→ **WHAT NEEDS TO BE DONE**
Count the lines in the records below that contain the word "website", and give only the number.

→ **TASK INPUTS**
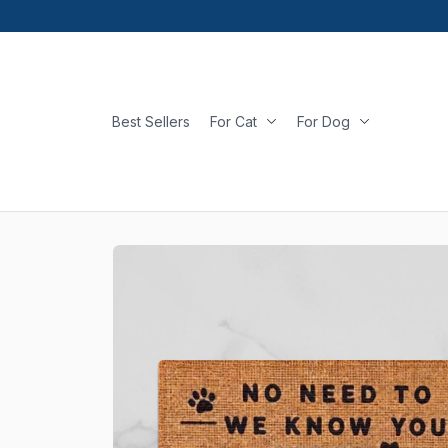
Best Sellers
For Cat
For Dog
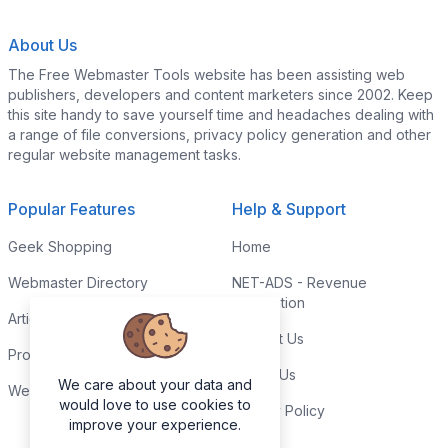
About Us
The Free Webmaster Tools website has been assisting web
publishers, developers and content marketers since 2002. Keep
this site handy to save yourself time and headaches dealing with
a range of file conversions, privacy policy generation and other
regular website management tasks.
Popular Features
Help & Support
Geek Shopping
Home
Webmaster Directory
NET-ADS - Revenue
Generation
Articles & Tips
Contact Us
Programming Tutorials
Link to Us
We care about your data and
Webmaster Forums
would love to use cookies to
Privacy Policy
improve your experience.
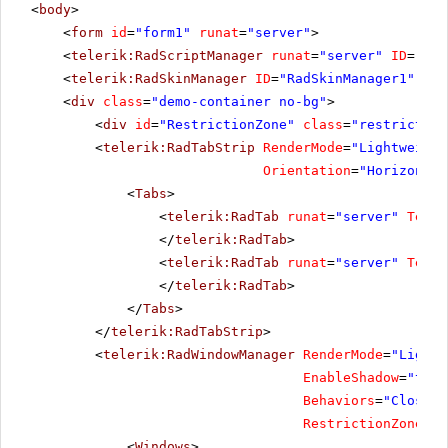
<
body
>
<
form
id
=
"form1"
runat
=
"server"
>
<
telerik:RadScriptManager
runat
=
"server"
ID
=
"Rad
<
telerik:RadSkinManager
ID
=
"RadSkinManager1"
run
<
div
class
=
"demo-container no-bg"
>
<
div
id
=
"RestrictionZone"
class
=
"restriction
<
telerik:RadTabStrip
RenderMode
=
"Lightweight
Orientation
=
"Horizontal
<
Tabs
>
<
telerik:RadTab
runat
=
"server"
Text
=
</
telerik:RadTab
>
<
telerik:RadTab
runat
=
"server"
Text
=
</
telerik:RadTab
>
</
Tabs
>
</
telerik:RadTabStrip
>
<
telerik:RadWindowManager
RenderMode
=
"Lightw
EnableShadow
=
"true
Behaviors
=
"Close, 
RestrictionZoneID
=
<
Windows
>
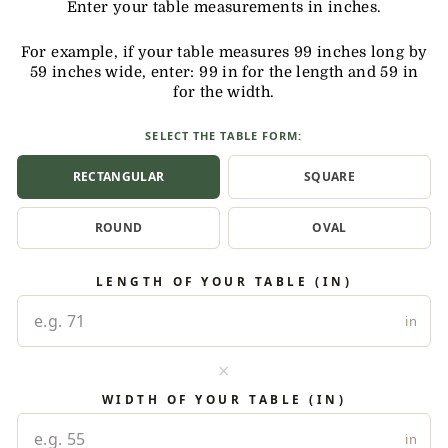
Enter your table measurements in inches.
For example, if your table measures 99 inches long by
59 inches wide, enter: 99 in for the length and 59 in
for the width.
SELECT THE TABLE FORM:
RECTANGULAR
SQUARE
ROUND
OVAL
LENGTH OF YOUR TABLE (IN)
in
×
WIDTH OF YOUR TABLE (IN)
in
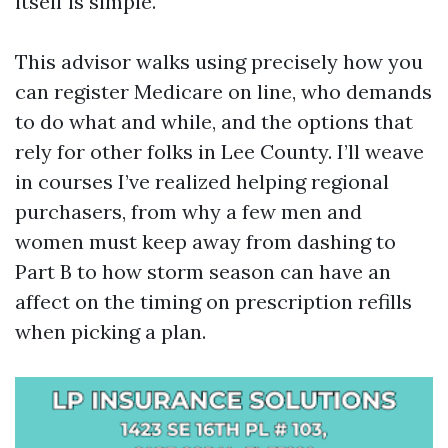
itself is simple.
This advisor walks using precisely how you
can register Medicare on line, who demands
to do what and while, and the options that
rely for other folks in Lee County. I’ll weave
in courses I’ve realized helping regional
purchasers, from why a few men and
women must keep away from dashing to
Part B to how storm season can have an
affect on the timing on prescription refills
when picking a plan.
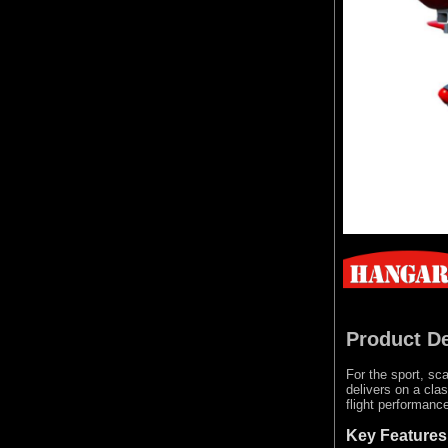
Product De
For the sport, sca
delivers on a cla
flight performanc
Key Features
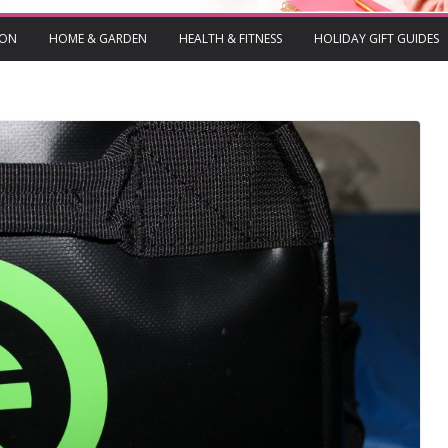
ION
HOME & GARDEN
HEALTH & FITNESS
HOLIDAY GIFT GUIDES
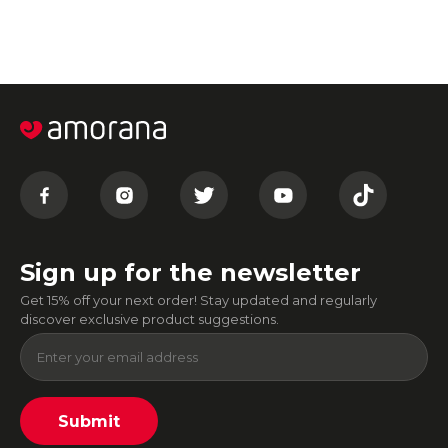
Sign up for the newsletter
Get 15% off your next order! Stay updated and regularly
discover exclusive product suggestions.
Submit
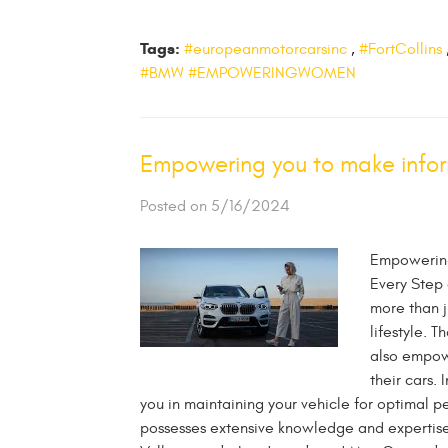
Tags:
#europeanmotorcarsinc
,
#FortCollins
#BMW #EMPOWERINGWOMEN
Empowering you to make infor
Posted on 5/16/2024
Empowering
Every Step 
more than j
lifestyle. 
also empow
their cars. 
you in maintaining your vehicle for optimal 
possesses extensive knowledge and expertis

→ **WRITTEN RESPONSE**
2